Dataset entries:
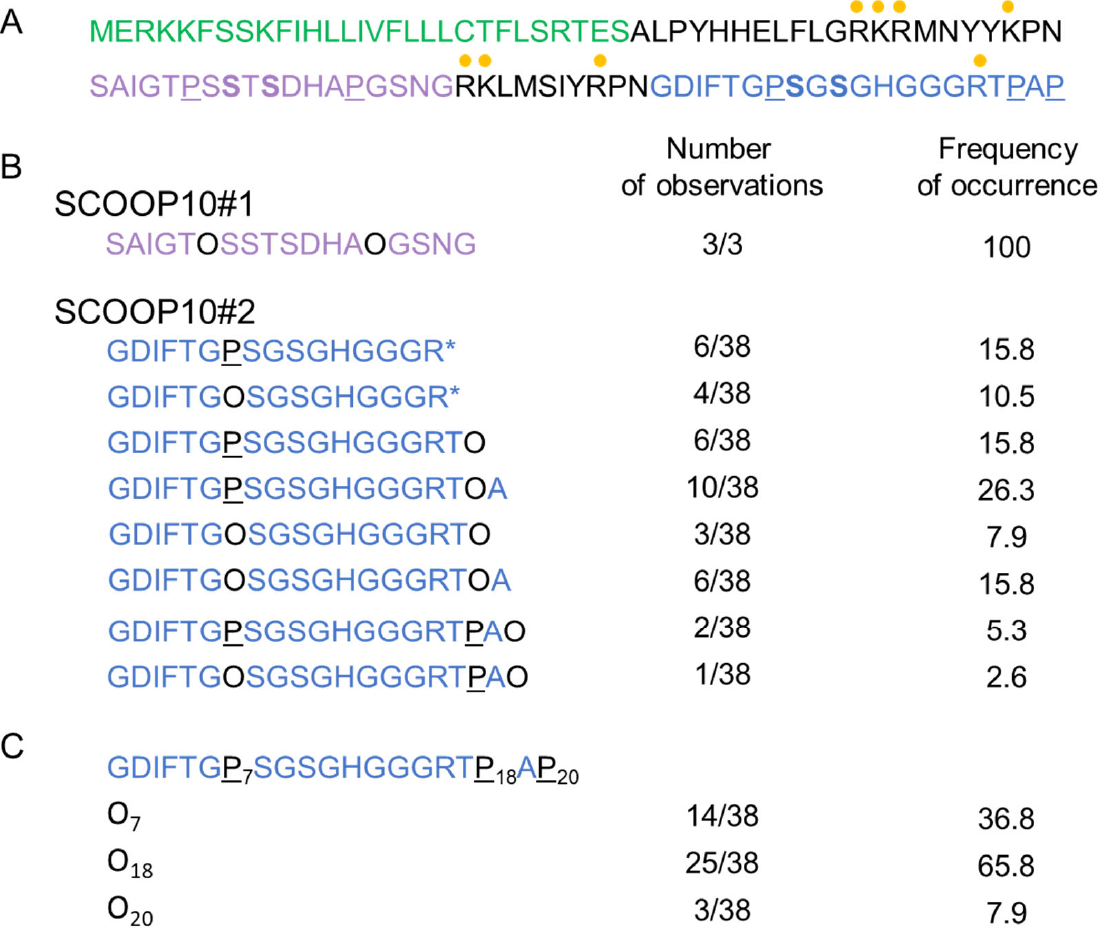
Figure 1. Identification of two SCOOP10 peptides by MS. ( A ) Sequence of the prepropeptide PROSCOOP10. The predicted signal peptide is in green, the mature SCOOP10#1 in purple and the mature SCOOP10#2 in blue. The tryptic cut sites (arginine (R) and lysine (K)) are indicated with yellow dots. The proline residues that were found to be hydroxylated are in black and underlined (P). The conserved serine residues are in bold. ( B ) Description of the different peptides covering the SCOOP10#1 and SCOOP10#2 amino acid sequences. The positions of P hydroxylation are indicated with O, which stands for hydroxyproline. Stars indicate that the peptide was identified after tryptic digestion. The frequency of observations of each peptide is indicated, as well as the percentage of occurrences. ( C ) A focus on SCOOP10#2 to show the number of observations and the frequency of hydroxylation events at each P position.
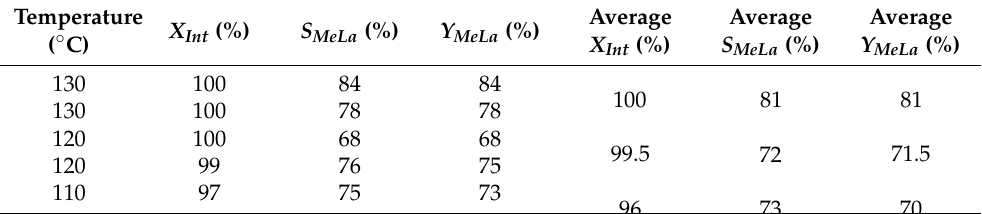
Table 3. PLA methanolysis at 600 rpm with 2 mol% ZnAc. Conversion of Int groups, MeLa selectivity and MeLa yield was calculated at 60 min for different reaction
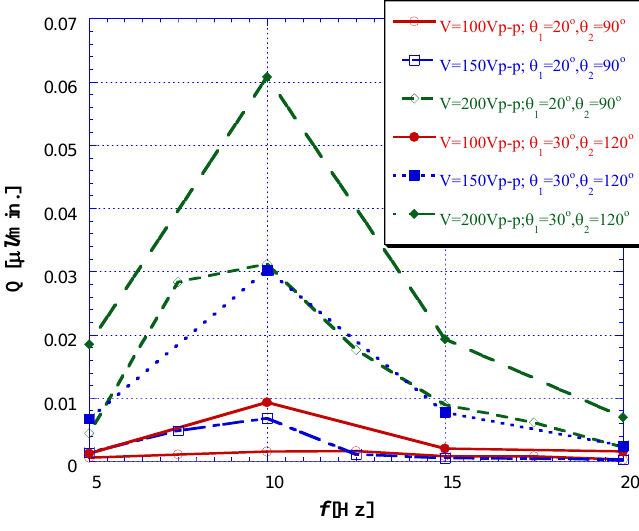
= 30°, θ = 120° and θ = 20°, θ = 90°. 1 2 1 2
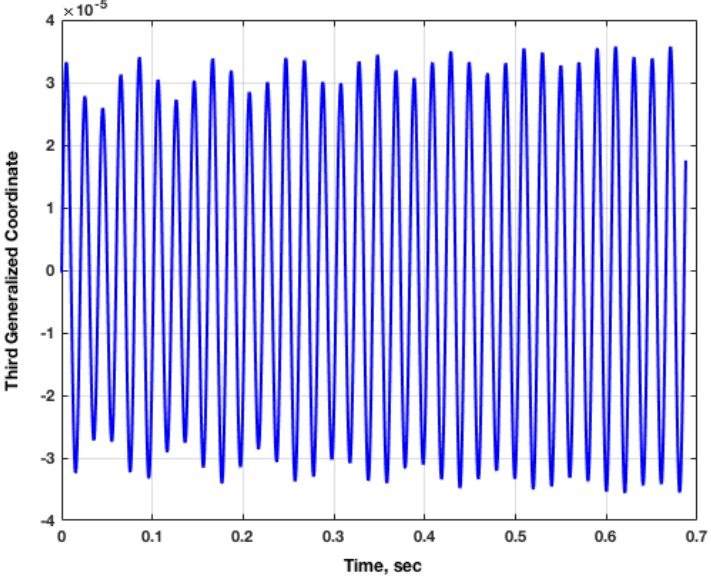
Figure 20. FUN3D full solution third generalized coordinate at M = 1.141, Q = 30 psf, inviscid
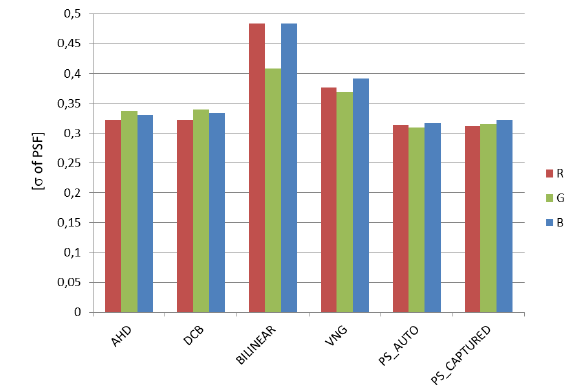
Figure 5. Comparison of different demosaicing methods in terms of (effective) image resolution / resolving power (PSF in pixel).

* * *

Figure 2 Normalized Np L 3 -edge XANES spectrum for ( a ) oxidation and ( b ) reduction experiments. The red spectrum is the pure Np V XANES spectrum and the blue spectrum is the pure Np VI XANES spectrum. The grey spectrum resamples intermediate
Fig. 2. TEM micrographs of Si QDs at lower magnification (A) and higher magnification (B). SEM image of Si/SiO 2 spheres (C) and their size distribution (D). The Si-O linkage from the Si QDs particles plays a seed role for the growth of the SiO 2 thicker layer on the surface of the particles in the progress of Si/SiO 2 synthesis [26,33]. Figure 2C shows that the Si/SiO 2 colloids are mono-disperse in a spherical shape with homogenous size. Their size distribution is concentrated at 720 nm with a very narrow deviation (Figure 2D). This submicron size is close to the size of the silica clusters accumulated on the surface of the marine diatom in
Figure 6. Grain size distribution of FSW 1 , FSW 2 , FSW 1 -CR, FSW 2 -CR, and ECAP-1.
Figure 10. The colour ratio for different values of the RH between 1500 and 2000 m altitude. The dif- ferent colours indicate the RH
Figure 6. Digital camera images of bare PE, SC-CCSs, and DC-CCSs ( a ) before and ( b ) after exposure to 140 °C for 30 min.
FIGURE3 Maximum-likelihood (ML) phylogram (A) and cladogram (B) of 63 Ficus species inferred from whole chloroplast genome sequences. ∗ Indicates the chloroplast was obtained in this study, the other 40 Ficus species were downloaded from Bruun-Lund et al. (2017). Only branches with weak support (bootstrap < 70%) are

AIM OF THE TASK: What is the number of lines in the data that hold the string "were"? Answer with the number only.

EXERCISE OUTPUT: 2